_To do_
Apart from any images, the entries are to be output exactly.

_Page segmentation data_
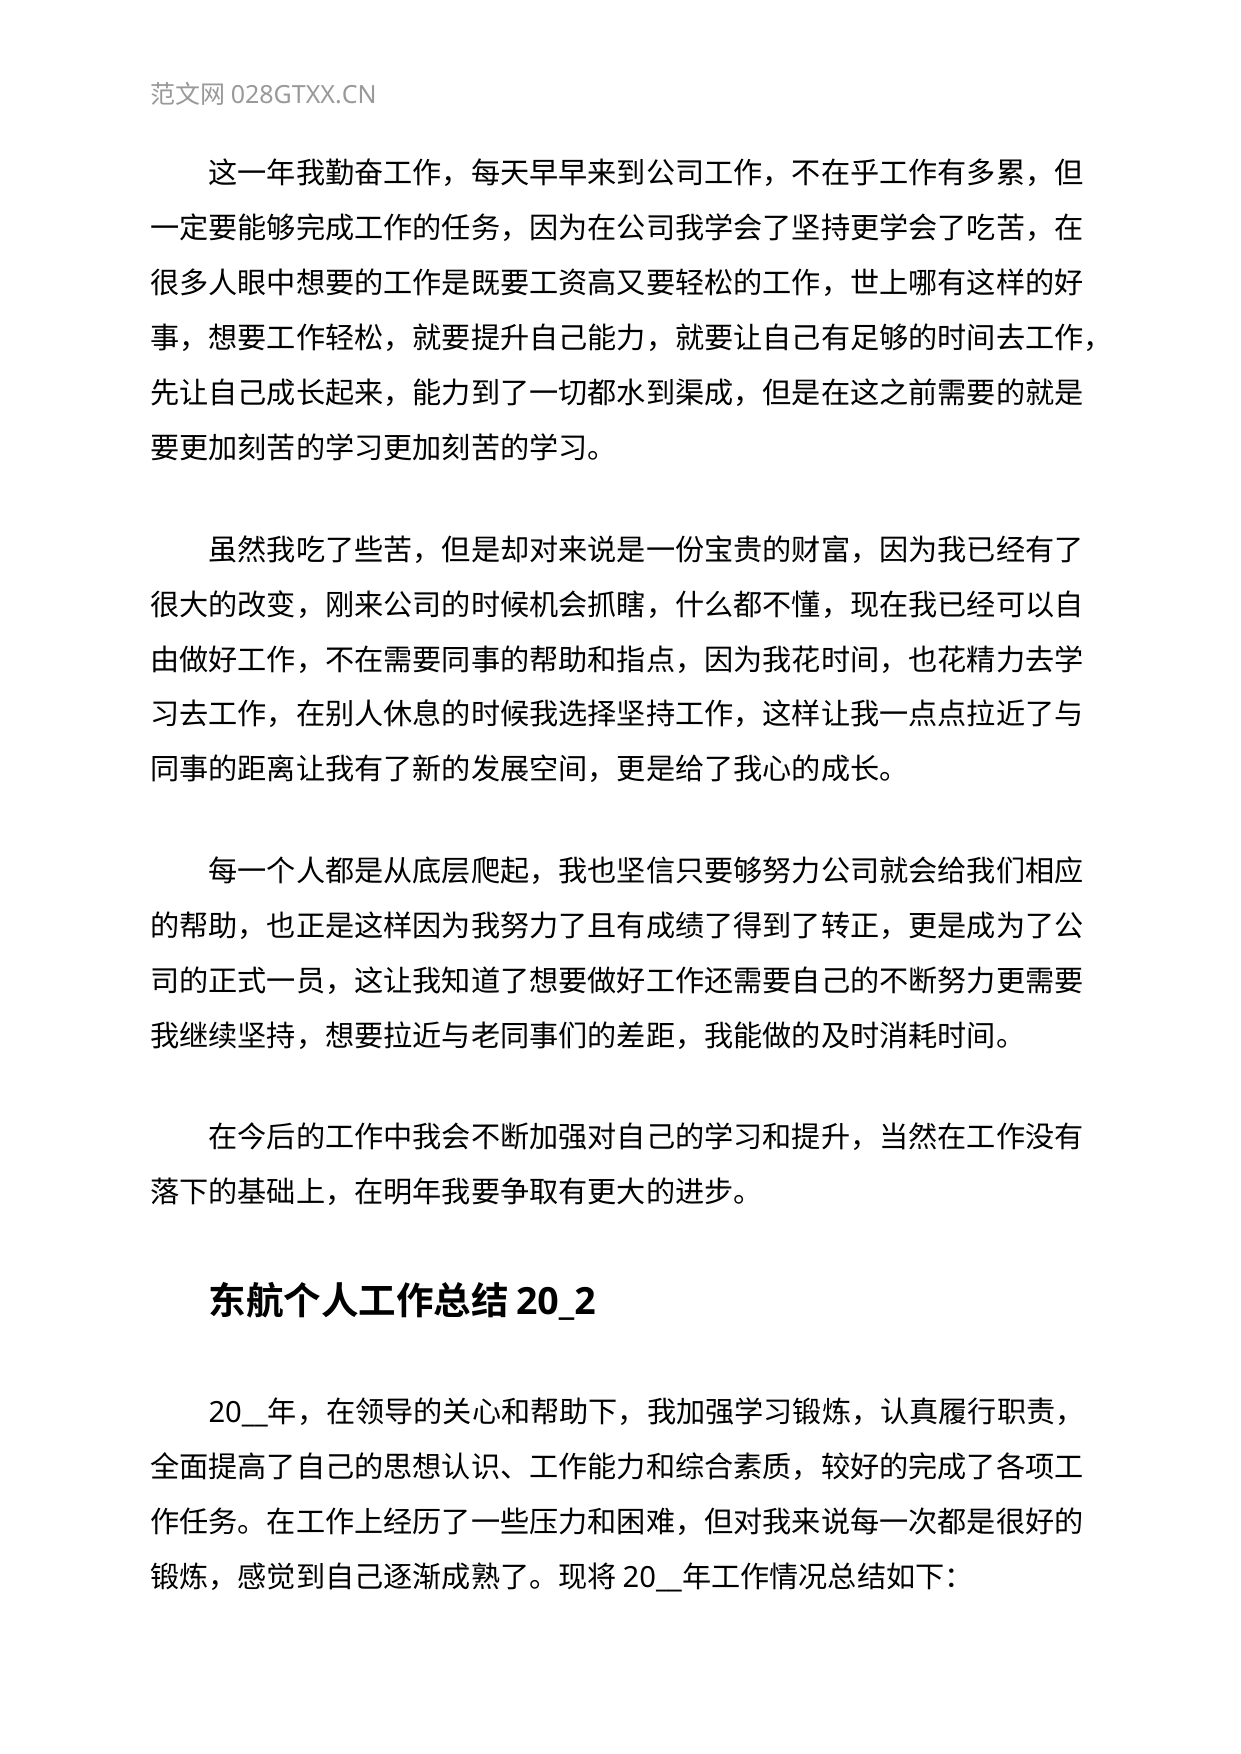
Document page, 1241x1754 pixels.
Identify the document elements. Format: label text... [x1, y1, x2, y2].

text 虽然我吃了些苦，但是却对来说是一份宝贵的财富，因为我已经有了很大的改变，刚来公司的时候机会抓瞎，什么都不懂，现在我已经可以自由做好工作，不在需要同事的帮助和指点，因为我花时间，也花精力去学习去工作，在别人休息的时候我选择坚持工作，这样让我一点点拉近了与同事的距离让我有了新的发展空间，更是给了我心的成长。 [150, 526, 1090, 788]
text 每一个人都是从底层爬起，我也坚信只要够努力公司就会给我们相应的帮助，也正是这样因为我努力了且有成绩了得到了转正，更是成为了公司的正式一员，这让我知道了想要做好工作还需要自己的不断努力更需要我继续坚持，想要拉近与老同事们的差距，我能做的及时消耗时间。 [150, 848, 1090, 1054]
text 在今后的工作中我会不断加强对自己的学习和提升，当然在工作没有落下的基础上，在明年我要争取有更大的进步。 [150, 1114, 1090, 1211]
text 这一年我勤奋工作，每天早早来到公司工作，不在乎工作有多累，但一定要能够完成工作的任务，因为在公司我学会了坚持更学会了吃苦，在很多人眼中想要的工作是既要工资高又要轻松的工作，世上哪有这样的好事，想要工作轻松，就要提升自己能力，就要让自己有足够的时间去工作，先让自己成长起来，能力到了一切都水到渠成，但是在这之前需要的就是要更加刻苦的学习更加刻苦的学习。 [150, 150, 1090, 467]
text 20__年，在领导的关心和帮助下，我加强学习锻炼，认真履行职责，全面提高了自己的思想认识、工作能力和综合素质，较好的完成了各项工作任务。在工作上经历了一些压力和困难，但对我来说每一次都是很好的锻炼，感觉到自己逐渐成熟了。现将20__年工作情况总结如下： [150, 1388, 1090, 1596]
text 东航个人工作总结20_2 [150, 1271, 1090, 1325]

_Result of the exercise_
Document page, 1241x1754 pixels.
Identify the document elements. Format: label text... [x1, y1, x2, y2].

text 虽然我吃了些苦，但是却对来说是一份宝贵的财富，因为我已经有了很大的改变，刚来公司的时候机会抓瞎，什么都不懂，现在我已经可以自由做好工作，不在需要同事的帮助和指点，因为我花时间，也花精力去学习去工作，在别人休息的时候我选择坚持工作，这样让我一点点拉近了与同事的距离让我有了新的发展空间，更是给了我心的成长。 [150, 526, 1090, 788]
text 每一个人都是从底层爬起，我也坚信只要够努力公司就会给我们相应的帮助，也正是这样因为我努力了且有成绩了得到了转正，更是成为了公司的正式一员，这让我知道了想要做好工作还需要自己的不断努力更需要我继续坚持，想要拉近与老同事们的差距，我能做的及时消耗时间。 [150, 848, 1090, 1054]
text 在今后的工作中我会不断加强对自己的学习和提升，当然在工作没有落下的基础上，在明年我要争取有更大的进步。 [150, 1114, 1090, 1211]
text 这一年我勤奋工作，每天早早来到公司工作，不在乎工作有多累，但一定要能够完成工作的任务，因为在公司我学会了坚持更学会了吃苦，在很多人眼中想要的工作是既要工资高又要轻松的工作，世上哪有这样的好事，想要工作轻松，就要提升自己能力，就要让自己有足够的时间去工作，先让自己成长起来，能力到了一切都水到渠成，但是在这之前需要的就是要更加刻苦的学习更加刻苦的学习。 [150, 150, 1090, 467]
text 20__年，在领导的关心和帮助下，我加强学习锻炼，认真履行职责，全面提高了自己的思想认识、工作能力和综合素质，较好的完成了各项工作任务。在工作上经历了一些压力和困难，但对我来说每一次都是很好的锻炼，感觉到自己逐渐成熟了。现将20__年工作情况总结如下： [150, 1388, 1090, 1596]
text 东航个人工作总结20_2 [150, 1271, 1090, 1325]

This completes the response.